Two columns buckled on the 21st floor of the former Pfizer headquarters on July 7, sending the FDNY into an evacuation and drawing scrutiny from the Manhattan DA and DOI into developer MetroLoft's 1,600-unit conversion, the city's largest office-to-residential project. GACE Consulting Engineers, which drew up the city-approved reinforcement plan, now says the steel that was supposed to strengthen those columns from the 19th to the 21st floor was simply never installed [84]. The Department of Buildings won't say whether the reinforcement was completed, and it quietly deleted a line from its own online complaint log that had blamed the collapse scare on missing steel [88].
“The reinforcement from the 19th floor to the top of the 21st floor, which would have significantly increased the columns' strength, was never installed.”
“If reinforcing plates were missed, how did this escape quality control and special inspections?”
Forty-nine council members just voted a $10,000 bonus for the city's lowest-paid school aides. Forty-two of them also just voted themselves an 18% raise.

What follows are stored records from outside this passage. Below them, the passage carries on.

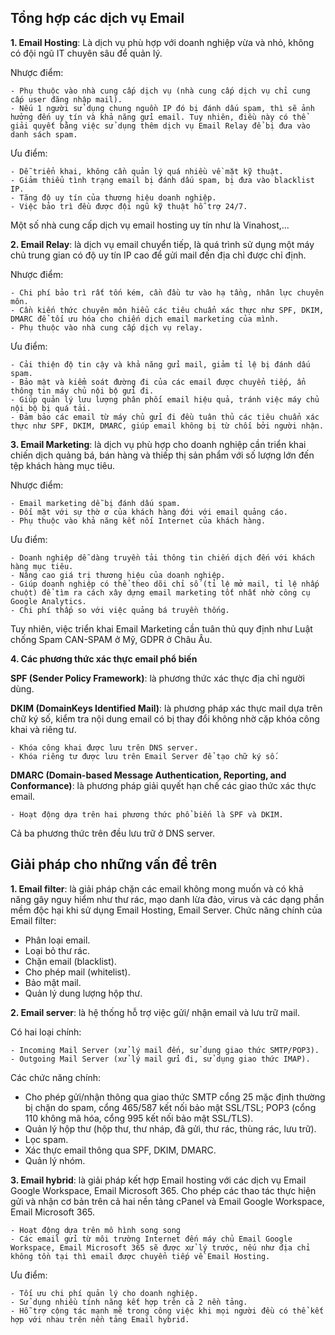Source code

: **Tổng hợp các dịch vụ Email**
-
**1. Email Hosting**: Là dịch vụ phù hợp với doanh nghiệp vừa và nhỏ, không có đội ngũ IT chuyên sâu để quản lý.

Nhược điểm: 

    - Phụ thuộc vào nhà cung cấp dịch vụ (nhà cung cấp dịch vụ chỉ cung cấp user đăng nhập mail).
    - Nếu 1 người sử dụng chung nguồn IP đó bị đánh dấu spam, thì sẽ ảnh hưởng đến uy tín và khả năng gửi email. Tuy nhiên, điều này có thể giải quyết bằng việc sử dụng thêm dịch vụ Email Relay để bị đưa vào danh sách spam.
    
 Ưu điểm: 
 
    - Dễ triển khai, không cần quản lý quá nhiều về mặt kỹ thuật.
    - Giảm thiểu tình trạng email bị đánh dấu spam, bị đưa vào blacklist IP.
    - Tăng độ uy tín của thương hiệu doanh nghiệp.
    - Việc bảo trì đều được đội ngũ kỹ thuật hỗ trợ 24/7.
    
Một số nhà cung cấp dịch vụ email hosting uy tín như là Vinahost,...

**2. Email Relay**: là dịch vụ email chuyển tiếp, là quá trình sử dụng một máy chủ trung gian có độ uy tín IP cao để gửi mail đến địa chỉ được chỉ định.

 Nhược điểm:
 
    - Chi phí bảo trì rất tốn kém, cần đầu tư vào hạ tầng, nhân lực chuyên môn.
    - Cần kiến thức chuyên môn hiểu các tiêu chuẩn xác thực như SPF, DKIM, DMARC để tối ưu hóa cho chiến dịch email marketing của mình.
    - Phụ thuộc vào nhà cung cấp dịch vụ relay.
    
 Ưu điểm:
 
    - Cải thiện độ tin cậy và khả năng gửi mail, giảm tỉ lệ bị đánh dấu spam.
    - Bảo mật và kiểm soát đường đi của các email được chuyển tiếp, ẩn thông tin máy chủ nội bộ gửi đi.
    - Giúp quản lý lưu lượng phân phối email hiệu quả, tránh việc máy chủ nội bộ bị quá tải.
    - Đảm bảo các email từ máy chủ gửi đi đều tuân thủ các tiêu chuẩn xác thực như SPF, DKIM, DMARC, giúp email không bị từ chối bởi người nhận.

**3. Email Marketing**: là dịch vụ phù hợp cho doanh nghiệp cần triển khai chiến dịch quảng bá, bán hàng và thiếp thị sản phẩm với số lượng lớn đến tệp khách hàng mục tiêu.

 Nhược điểm:
 
    - Email marketing dễ bị đánh dấu spam.
    - Đối mặt với sự thờ ơ của khách hàng đới với email quảng cáo.
    - Phụ thuộc vào khả năng kết nối Internet của khách hàng.
    
 Ưu điểm:
 
    - Doanh nghiệp dễ dàng truyền tải thông tin chiến dịch đến với khách hàng mục tiêu.
    - Nâng cao giá trị thương hiệu của doanh nghiệp. 
    - Giúp doanh nghiệp có thể theo dõi chỉ số (tỉ lệ mở mail, tỉ lệ nhấp chuột) để tìm ra cách xây dựng email marketing tốt nhất nhờ công cụ Google Analytics.
    - Chi phí thấp so với việc quảng bá truyền thống.

Tuy nhiên, việc triển khai Email Marketing cần tuân thủ quy định như Luật chống Spam CAN-SPAM ở Mỹ, GDPR ở Châu Âu.

**4. Các phương thức xác thực email phổ biến**

**SPF (Sender Policy Framework)**: là phương thức xác thực địa chỉ người dùng.

**DKIM (DomainKeys Identified Mail)**: là phương pháp xác thực mail dựa trên chữ ký số, kiểm tra nội dung email có bị thay đổi không nhờ cặp khóa công khai và riêng tư.

    - Khóa công khai được lưu trên DNS server.
    - Khóa riêng tư được lưu trên Email Server để tạo chữ ký số.

**DMARC (Domain-based Message Authentication, Reporting, and Conformance)**: là phương pháp giải quyết hạn chế các giao thức xác thực email.

    - Hoạt động dựa trên hai phương thức phổ biến là SPF và DKIM.
     
Cả ba phương thức trên đều lưu trữ ở DNS server.

**Giải pháp cho những vấn đề trên**
-
**1. Email filter**: là giải pháp chặn các email không mong muốn và có khả năng gây nguy hiểm như thư rác, mạo danh lừa đảo, virus và các dạng phần mềm độc hại khi sử dụng Email Hosting, Email Server. Chức năng chính của Email filter:

- Phân loại email.
- Loại bỏ thư rác.
- Chặn email (blacklist).
- Cho phép mail (whitelist).
- Bảo mật mail.
- Quản lý dung lượng hộp thư.

**2. Email server**: là hệ thống hỗ trợ việc gửi/ nhận email và lưu trữ mail.

Có hai loại chính: 

    - Incoming Mail Server (xử lý mail đến, sử dụng giao thức SMTP/POP3).
    - Outgoing Mail Server (xử lý mail gửi đi, sử dụng giao thức IMAP).

Các chức năng chính: 
- Cho phép gửi/nhận thông qua giao thức SMTP
cổng 25 mặc định thường bị chặn do spam, cổng 465/587 kết nối bảo mật SSL/TSL; POP3 (cổng 110 không mã hóa, cổng 995 kết nối bảo mật SSL/TLS).
- Quản lý hộp thư (hộp thư, thư nháp, đã gửi, thư rác, thùng rác, lưu trữ).
- Lọc spam.
- Xác thực email thông qua SPF, DKIM, DMARC.
- Quản lý nhóm.

**3. Email hybrid**: là giải pháp kết hợp Email hosting với các dịch vụ Email Google Workspace, Email Microsoft 365. Cho phép các thao tác thực hiện gửi và nhận cơ bản trên cả hai nền tảng cPanel và Email Google Workspace, Email Microsoft 365.

    - Hoạt động dựa trên mô hình song song 
    - Các email gửi từ môi trường Internet đến máy chủ Email Google Workspace, Email Microsoft 365 sẽ được xử lý trước, nếu như địa chỉ không tồn tại thì email được chuyển tiếp về Email Hosting.
    
 Ưu điểm:
 
    - Tối ưu chi phí quản lý cho doanh nghiệp.
    - Sử dụng nhiều tính năng kết hợp trên cả 2 nền tảng.
    - Hỗ trợ cộng tác mạnh mẽ trong công việc khi mọi người đều có thể kết hợp với nhau trên nền tảng Email hybrid.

The City Council voted 42-6, with Speaker Julie Menin abstaining, to raise pay for council members, the mayor, comptroller, public advocate, borough presidents and district attorneys by 18.2%, their first increase since 2016 [2]. The raise follows a recommendation from the three-person pay commission Mayor Mamdani was required to convene under the city charter, a step his last two predecessors skipped in their final terms [2]. Both Mamdani and Menin say they'll decline the raise themselves [2][92]. The same day, the Council also passed a $10,000 bonus for the city's 26,000 public-school paraprofessionals, who start at $32,500 a year; Mamdani says that bill, unlike his own raise, violates state labor law [49].
“The council is going to use every tool in its toolbox to act.”

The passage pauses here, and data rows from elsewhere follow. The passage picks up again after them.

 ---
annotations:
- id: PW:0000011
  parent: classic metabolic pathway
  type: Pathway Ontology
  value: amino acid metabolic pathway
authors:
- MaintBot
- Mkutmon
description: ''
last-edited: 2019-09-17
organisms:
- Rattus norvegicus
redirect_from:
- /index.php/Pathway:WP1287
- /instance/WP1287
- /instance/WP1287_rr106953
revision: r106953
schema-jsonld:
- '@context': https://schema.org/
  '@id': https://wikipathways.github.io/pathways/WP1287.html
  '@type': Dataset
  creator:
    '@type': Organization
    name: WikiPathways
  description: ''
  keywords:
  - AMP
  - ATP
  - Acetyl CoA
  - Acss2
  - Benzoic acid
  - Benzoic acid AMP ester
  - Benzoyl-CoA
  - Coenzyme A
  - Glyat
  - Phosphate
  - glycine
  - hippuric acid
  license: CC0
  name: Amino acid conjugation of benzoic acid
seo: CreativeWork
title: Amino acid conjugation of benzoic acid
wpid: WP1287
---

“In my district there are so many voters who live paycheck to paycheck and struggle to make ends meet... I cannot vote for a bill to raise my own salary.”
A federal judge once wrote that Rikers "would shock the conscience of any citizen who knew of them." Fifty-two years later, the man now in charge quoted her right back at the city.

Six months into his court appointment, Rikers Island remediation manager Nicholas Deml filed his first 33-page action plan Tuesday, ordering the Department of Correction to document every broken cell door by September and proposing a $50 million increase in jail programming funding [55][101]. Deml, a former CIA officer who previously led Vermont's prison system, was appointed by U.S. District Judge Laura Taylor Swain after she found the city in contempt of a decade of court orders meant to make Rikers safer [101]. Between January and May alone, people in custody set 130 fires and were involved in 2,978 fights, his report found [55].
“The failures that define these jails developed over many decades and will not be resolved overnight. Yet these conditions can be reversed.”
“The jails remain untenably dangerous and dysfunctional, and nothing but meaningful and swift forward momentum is acceptable.”
Fifteen strangers boarded the Marilyn Jean IV out of Sheepshead Bay on a recent Wednesday night, sailing past Coney Island toward Sandy Hook to drop lines for croakers in the pitch dark [52]. Captain Tony Reyes has fished these waters since his father took him to grab goldfish by hand in the Bronx River, and thirty years later he still can't explain why he keeps taking the boat out even on nights the crew loses money. "It's a hard life, it really is," he says, but he remembers the ten-year-old who once hauled in a 50-pound sea bass as big as himself, and who still comes back every summer, now nearly 30, to chase the same fish off the same dock [52].